*** Supplied text Section Begins ***
Will all of these parameters work for industrial enzymes? To answer it we focus on proteinase and on xylanase. We recall that the proteinases (PR) – one of the largest groups of industrial enzymes – are protein-catabolic enzymes which hydrolyze peptide bonds, find applications in the food industry, in the pharmaceutical industry, in home products such as detergents, in leather processing, and more.10,11 Xylanase (XY), the second enzyme, is a hydrolytic enzyme which is involved in the depolymerization of xylan, a hemicellulose (a β-D-xylose polysaccharide) which is as common as cellulose in plants cell walls. This enzyme finds applications in many wood and plants processes such as bleaching paper pulp, juice clarification, extraction of oils from plants, texture improvement in bakery, bioconversion of agricultural wastes, bioscouring in textiles, improving digestibility of animal feeds, and more.12,13

We show – using kinetics, DSC and CD analyses – that the origin of the exceptional stability is that alumina holds strongly the native structures of the proteins, thus preventing unfolding at high temperatures. For instance, we show below that the activity of xylanase entrapped within alumina increases with temperature up to 80 °C (!). In comparison, XY in solution and XY entrapped within silica drop their activities to zero at that temperature. We recall that except for the rare extremophiles the majority of the standardly used enzymes lose their activity completely at these high temperatures. These findings open the door to potential new applications of enzymes for high temperature organic syntheses.
*** Supplied text Section Ends ***
*** Records provided Section Begins ***
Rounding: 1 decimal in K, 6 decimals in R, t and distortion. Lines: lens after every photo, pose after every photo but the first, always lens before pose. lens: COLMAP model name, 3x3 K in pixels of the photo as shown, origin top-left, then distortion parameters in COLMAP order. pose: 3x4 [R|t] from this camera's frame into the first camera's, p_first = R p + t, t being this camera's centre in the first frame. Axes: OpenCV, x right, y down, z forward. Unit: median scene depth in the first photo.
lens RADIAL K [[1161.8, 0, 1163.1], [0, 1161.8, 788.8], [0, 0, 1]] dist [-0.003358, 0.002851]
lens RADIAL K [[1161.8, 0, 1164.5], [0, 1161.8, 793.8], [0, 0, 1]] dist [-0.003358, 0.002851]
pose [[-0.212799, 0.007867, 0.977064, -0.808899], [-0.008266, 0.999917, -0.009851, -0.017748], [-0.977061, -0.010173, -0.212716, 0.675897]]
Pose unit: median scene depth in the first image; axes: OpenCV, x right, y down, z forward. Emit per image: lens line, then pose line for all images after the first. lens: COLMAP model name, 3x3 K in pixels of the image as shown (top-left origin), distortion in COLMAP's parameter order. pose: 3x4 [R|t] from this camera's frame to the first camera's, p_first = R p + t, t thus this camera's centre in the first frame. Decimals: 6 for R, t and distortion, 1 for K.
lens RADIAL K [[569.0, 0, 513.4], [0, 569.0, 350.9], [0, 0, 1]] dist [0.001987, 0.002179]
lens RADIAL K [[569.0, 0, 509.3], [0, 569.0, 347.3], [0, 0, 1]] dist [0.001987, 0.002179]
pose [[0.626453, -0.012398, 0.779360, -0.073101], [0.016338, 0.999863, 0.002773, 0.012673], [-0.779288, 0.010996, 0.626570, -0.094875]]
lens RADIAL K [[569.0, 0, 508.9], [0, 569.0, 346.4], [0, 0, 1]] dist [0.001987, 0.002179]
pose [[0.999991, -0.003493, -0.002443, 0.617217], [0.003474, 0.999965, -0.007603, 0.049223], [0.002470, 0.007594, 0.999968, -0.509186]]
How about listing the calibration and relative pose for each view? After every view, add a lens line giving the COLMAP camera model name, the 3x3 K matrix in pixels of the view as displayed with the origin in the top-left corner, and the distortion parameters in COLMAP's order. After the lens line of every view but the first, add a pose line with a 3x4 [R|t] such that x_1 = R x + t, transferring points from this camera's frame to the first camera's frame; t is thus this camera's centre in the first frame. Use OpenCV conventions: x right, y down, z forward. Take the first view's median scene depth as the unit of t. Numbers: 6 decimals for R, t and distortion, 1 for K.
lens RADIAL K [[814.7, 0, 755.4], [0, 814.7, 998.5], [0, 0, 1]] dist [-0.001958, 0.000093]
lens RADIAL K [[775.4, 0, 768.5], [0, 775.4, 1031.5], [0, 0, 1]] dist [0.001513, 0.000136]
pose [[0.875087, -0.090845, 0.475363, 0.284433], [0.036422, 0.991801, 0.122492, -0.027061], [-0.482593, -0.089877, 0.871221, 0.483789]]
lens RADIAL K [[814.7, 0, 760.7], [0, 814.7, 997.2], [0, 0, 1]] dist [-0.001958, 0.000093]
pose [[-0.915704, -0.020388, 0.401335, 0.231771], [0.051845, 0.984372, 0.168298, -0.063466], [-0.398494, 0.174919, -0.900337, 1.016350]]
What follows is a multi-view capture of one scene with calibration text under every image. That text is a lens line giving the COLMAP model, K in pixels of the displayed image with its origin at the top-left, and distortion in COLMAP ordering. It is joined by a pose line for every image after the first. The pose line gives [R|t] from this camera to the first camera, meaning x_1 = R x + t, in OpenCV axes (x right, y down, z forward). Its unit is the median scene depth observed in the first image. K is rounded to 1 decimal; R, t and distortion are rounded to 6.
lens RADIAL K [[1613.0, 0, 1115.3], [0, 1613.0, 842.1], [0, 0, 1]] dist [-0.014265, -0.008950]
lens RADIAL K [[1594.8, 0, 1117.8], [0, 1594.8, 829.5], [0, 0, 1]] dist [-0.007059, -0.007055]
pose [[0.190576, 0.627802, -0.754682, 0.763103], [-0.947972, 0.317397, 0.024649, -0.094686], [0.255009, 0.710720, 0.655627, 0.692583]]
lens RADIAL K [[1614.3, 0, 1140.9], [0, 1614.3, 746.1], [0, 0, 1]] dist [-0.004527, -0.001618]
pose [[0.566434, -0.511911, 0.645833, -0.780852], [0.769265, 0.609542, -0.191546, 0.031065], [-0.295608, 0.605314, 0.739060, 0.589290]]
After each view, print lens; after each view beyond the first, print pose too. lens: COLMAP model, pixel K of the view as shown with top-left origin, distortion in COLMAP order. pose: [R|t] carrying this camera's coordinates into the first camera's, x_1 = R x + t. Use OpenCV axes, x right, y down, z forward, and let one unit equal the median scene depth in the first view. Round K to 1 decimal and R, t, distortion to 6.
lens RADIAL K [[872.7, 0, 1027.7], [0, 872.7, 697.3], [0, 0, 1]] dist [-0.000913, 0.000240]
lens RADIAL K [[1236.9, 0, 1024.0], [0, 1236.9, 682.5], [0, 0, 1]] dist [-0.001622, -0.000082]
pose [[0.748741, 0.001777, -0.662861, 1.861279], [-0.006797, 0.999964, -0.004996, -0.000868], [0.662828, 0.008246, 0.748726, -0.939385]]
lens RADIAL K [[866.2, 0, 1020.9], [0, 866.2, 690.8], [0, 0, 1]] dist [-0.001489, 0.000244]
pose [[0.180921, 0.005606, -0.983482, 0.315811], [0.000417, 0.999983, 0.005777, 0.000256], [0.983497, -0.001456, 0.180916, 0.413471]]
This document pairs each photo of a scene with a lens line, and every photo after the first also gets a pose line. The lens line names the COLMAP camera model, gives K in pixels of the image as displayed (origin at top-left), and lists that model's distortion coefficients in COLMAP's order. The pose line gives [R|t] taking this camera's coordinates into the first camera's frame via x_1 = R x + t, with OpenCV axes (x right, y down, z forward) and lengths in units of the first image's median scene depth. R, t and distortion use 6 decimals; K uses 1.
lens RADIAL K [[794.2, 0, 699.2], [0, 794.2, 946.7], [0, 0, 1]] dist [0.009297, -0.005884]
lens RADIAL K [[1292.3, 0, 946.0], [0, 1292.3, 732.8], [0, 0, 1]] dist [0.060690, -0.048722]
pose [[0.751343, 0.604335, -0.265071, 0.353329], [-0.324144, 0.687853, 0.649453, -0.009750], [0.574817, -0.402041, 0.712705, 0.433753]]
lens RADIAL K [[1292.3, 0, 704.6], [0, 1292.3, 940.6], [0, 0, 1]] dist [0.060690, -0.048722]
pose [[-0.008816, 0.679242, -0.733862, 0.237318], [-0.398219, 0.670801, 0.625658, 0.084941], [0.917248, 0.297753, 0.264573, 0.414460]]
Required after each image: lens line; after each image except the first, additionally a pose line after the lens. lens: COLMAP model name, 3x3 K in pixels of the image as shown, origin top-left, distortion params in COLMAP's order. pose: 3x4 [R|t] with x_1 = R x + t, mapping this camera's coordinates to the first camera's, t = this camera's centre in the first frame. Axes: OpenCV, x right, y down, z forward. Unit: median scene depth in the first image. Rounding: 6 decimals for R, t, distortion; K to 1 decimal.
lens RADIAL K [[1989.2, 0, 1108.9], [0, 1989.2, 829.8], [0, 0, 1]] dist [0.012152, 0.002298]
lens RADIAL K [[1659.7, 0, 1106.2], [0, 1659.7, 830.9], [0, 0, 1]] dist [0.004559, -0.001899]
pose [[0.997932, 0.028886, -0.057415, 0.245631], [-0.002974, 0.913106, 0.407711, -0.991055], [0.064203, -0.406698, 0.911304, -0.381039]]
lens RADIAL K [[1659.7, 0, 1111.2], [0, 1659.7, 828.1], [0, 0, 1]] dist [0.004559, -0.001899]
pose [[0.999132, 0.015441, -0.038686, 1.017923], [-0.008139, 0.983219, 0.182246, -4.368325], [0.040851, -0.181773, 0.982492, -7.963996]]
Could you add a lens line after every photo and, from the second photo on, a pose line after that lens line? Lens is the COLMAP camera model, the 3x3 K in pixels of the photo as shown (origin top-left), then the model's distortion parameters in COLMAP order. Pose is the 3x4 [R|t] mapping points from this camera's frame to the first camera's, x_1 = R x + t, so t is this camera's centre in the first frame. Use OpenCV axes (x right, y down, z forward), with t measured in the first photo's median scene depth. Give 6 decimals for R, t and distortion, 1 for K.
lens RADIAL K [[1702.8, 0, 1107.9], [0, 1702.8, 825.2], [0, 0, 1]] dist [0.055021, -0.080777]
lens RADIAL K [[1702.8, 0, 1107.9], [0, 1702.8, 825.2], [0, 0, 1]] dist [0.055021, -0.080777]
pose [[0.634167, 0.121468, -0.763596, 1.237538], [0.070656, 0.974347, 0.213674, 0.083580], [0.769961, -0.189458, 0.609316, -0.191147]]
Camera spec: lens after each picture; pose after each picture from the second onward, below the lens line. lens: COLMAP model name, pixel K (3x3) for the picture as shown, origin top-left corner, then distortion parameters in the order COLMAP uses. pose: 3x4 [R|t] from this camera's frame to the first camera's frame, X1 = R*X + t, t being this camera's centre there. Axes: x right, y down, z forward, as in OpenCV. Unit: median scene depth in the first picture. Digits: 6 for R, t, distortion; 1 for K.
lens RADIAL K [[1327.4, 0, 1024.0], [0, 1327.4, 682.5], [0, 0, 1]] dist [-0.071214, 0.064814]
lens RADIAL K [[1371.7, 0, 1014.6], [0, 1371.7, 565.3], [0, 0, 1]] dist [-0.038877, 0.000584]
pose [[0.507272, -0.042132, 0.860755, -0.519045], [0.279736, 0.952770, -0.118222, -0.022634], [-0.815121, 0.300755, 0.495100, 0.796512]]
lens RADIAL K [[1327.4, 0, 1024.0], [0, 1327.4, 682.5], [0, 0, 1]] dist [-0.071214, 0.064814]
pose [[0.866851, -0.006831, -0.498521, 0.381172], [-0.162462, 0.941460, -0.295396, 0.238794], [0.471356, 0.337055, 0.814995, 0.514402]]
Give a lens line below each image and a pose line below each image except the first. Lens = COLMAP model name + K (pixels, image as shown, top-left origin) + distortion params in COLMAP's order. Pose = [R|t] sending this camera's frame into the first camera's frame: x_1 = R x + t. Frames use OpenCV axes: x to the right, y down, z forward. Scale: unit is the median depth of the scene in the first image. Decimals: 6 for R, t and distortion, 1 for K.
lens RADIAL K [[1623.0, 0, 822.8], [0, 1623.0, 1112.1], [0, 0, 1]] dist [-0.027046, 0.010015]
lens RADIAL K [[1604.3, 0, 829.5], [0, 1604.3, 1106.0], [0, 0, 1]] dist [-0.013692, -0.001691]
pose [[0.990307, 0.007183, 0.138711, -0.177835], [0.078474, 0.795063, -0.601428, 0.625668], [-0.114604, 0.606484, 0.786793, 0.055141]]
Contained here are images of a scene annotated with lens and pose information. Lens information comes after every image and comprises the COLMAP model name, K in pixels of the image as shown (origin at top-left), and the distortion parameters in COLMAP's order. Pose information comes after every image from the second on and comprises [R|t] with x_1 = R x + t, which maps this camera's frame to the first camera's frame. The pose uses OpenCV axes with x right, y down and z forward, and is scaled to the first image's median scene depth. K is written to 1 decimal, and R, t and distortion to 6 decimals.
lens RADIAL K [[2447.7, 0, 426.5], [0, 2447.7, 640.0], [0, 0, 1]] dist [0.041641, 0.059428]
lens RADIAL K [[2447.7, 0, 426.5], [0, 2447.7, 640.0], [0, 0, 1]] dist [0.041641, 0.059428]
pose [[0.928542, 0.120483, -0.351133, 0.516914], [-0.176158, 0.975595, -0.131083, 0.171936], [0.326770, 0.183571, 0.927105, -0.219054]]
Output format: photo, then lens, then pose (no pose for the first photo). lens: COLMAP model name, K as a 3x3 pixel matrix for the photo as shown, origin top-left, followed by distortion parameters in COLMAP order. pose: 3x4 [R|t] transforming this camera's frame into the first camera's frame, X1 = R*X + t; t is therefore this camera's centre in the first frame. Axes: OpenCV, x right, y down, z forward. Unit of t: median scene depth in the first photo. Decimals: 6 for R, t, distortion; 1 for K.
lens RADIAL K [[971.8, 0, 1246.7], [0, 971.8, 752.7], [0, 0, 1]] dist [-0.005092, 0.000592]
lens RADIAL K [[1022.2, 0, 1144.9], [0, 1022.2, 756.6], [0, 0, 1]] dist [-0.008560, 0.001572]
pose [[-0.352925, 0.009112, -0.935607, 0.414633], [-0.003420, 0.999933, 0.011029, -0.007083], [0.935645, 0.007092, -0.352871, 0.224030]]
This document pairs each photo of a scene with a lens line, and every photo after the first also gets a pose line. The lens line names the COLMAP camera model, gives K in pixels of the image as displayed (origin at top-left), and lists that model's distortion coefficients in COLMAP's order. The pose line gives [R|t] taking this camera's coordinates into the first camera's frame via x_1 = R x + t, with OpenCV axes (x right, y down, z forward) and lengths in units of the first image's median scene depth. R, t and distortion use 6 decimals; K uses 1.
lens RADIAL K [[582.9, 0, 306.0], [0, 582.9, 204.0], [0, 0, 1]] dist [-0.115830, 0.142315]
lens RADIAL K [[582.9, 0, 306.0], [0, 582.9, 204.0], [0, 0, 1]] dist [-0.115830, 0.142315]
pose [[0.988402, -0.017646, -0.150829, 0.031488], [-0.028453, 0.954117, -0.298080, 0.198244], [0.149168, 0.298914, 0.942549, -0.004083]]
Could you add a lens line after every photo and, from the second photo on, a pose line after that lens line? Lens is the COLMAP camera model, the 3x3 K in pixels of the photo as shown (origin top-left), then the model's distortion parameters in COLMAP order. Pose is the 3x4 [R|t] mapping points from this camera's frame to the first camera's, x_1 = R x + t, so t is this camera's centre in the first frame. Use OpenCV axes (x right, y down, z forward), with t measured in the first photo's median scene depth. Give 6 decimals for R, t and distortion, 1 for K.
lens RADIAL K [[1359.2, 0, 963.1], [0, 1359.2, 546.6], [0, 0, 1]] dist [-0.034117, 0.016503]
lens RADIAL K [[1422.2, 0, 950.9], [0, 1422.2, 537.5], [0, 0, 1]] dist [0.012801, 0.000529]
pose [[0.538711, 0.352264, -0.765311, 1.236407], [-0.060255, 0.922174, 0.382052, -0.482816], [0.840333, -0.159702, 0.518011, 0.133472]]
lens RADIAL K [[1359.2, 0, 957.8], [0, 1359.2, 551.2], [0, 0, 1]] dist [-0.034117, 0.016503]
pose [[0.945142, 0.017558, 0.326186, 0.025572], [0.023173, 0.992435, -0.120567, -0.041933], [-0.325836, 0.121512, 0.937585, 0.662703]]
*** Records provided Section Ends ***
# Activities
**1.** Rewrite the part of the text on industrial enzymes starting with "We show – using" and going on through "temperature organic syntheses.", substituting "aluminum oxide" for "alumina".
**2.** Proceed with the text on industrial enzymes, continuing from its last sentence.
The items come from a separate source unrelated to the text on industrial enzymes.

# Numbered answers
**1.**
We show – using kinetics, DSC and CD analyses – that the origin of the exceptional stability is that aluminum oxide holds strongly the native structures of the proteins, thus preventing unfolding at high temperatures. For instance, we show below that the activity of xylanase entrapped within aluminum oxide increases with temperature up to 80 °C (!). In comparison, XY in solution and XY entrapped within silica drop their activities to zero at that temperature. We recall that except for the rare extremophiles the majority of the standardly used enzymes lose their activity completely at these high temperatures. These findings open the door to potential new applications of enzymes for high temperature organic syntheses.

**2.**
Materials and methods

Chemicals

Aluminum isopropoxide, tetramethoxysilane (TMOS), endo-1,4-β-xylanase from trichoderma longibrachiatum ≥1 U mg−1 (cat. no. X2629), proteinase from aspergillus melleus ≥3 U mg−1 (cat. no P4032), casein from bovine milk (cat. no. 9000-71-9), sodium 1,2-naphthoquinone-4-sulfonate (Folin's reagent), L-tyrosine, xylan, xylose and 3,5-dinitrosalicylic acid (DNSA) were all obtained from Sigma-Aldrich. Glycine buffers were prepared from glycine solutions (0.05 M; from Sigma-Aldrich) with the desired volumes of 1.0 M NaOH or 1.0 M HCl. For dissolution of casein, phosphate buffer (pH = 7) was used.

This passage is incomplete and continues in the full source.